Fine-grained Token Allocation Via Operation Pruning for Efficient MLLMs
Aoming Liu, Reuben Tan, Boqing Gong, Bryan A. Plummer
TL;DR
This work tackles the inefficiency of Multimodal Large Language Models by exposing and exploiting fine-grained computation redundancy across decoder modules. It introduces Depth-wise Operation Pruning (DOP), a framework that decomposes decoder computations into atomic operations (g,l,m) and employs depth-wise pruning with an additive divergence approximation to allocate tokens adaptively while honoring a TFLOPs budget. The approach achieves state-of-the-art efficiency across 6 MLLMs and 13 benchmarks, with substantial real-GPU speedups (e.g., up to 86% TFLOPs reduction at marginal performance loss) and strong cross-task/model generalization, while maintaining low optimization overhead (as little as 2 minutes with limited samples). These results demonstrate the practicality of per-module token allocation for accelerating MLLMs in real-world, compute-constrained settings. The work provides reproducible configurations and public-ready code, paving the way for broader adoption of fine-grained, data-efficient pruning in multimodal decoding pipelines.
Abstract
Token reduction accelerates Multimodal Large Language Models (MLLMs) by reducing excessive tokens, but overlooks structural redundancy differences, where critical and redundant modules process identical token loads.

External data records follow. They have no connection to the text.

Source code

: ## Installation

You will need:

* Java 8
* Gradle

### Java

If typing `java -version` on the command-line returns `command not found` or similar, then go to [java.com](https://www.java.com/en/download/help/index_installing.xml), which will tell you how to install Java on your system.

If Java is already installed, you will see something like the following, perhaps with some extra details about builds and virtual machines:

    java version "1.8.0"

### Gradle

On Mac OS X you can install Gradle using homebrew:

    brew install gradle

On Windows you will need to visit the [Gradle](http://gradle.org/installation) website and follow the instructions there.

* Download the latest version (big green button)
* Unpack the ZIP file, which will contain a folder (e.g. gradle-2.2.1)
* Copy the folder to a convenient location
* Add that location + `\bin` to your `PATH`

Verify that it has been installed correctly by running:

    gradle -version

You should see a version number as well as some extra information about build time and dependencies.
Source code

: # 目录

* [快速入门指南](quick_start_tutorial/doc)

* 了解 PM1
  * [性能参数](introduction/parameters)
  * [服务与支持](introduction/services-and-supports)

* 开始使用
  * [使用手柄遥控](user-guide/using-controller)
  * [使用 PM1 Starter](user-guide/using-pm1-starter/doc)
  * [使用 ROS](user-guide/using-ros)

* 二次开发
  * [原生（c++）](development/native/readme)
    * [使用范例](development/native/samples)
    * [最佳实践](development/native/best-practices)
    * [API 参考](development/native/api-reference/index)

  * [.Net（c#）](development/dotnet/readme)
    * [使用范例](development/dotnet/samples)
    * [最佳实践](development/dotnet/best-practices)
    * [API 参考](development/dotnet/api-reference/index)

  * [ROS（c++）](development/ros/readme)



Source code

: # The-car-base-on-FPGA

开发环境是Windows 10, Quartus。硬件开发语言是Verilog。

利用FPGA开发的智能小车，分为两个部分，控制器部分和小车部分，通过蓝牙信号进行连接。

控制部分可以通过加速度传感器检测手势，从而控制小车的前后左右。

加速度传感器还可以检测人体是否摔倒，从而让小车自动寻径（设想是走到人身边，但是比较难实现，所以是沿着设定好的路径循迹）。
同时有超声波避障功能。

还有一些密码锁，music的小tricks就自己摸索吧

For fine-grained computation control, we define an ``operation" as the computation for a module to process a group of tokens and introduce the operation pruning framework to enable modules to selectively process tokens. Built on this framework, we propose Depth-wise Operation Pruning (DOP), a data-driven method that searches for strategies to prune redundant operations and save computational budget for critical modules to process more tokens than uniform allocation by minimizing divergence from the original model's output probability distribution on a small validation set while satisfying computational constraints. For efficient optimization, DOP applies depth-wise pruning to reduce policy space and uses an additive approximation to minimize required validation runs. Depth-wise pruning partitions operations by module type and token group, and prunes operations in deeper layers before those in shallower layers within each module-group pair. The additive approximation obtains individual divergences by independently varying each policy parameter, and then sums them to approximate the joint divergence of simultaneously changing all policy parameters, reducing required validation runs from exponential to linear with respect to the number of policy parameters. Comprehensive evaluations show that DOP establishes new state-of-the-art performance across 6 MLLMs and 13 benchmarks against 12 baselines. On LLaVA-Next-7B, DOP achieves 86\% TFLOPS reduction and 83\% latency reduction on real GPU with only 1\% performance loss. Our extensive ablation studies further demonstrate DOP's data and time efficiency as well as strong generalization capabilities.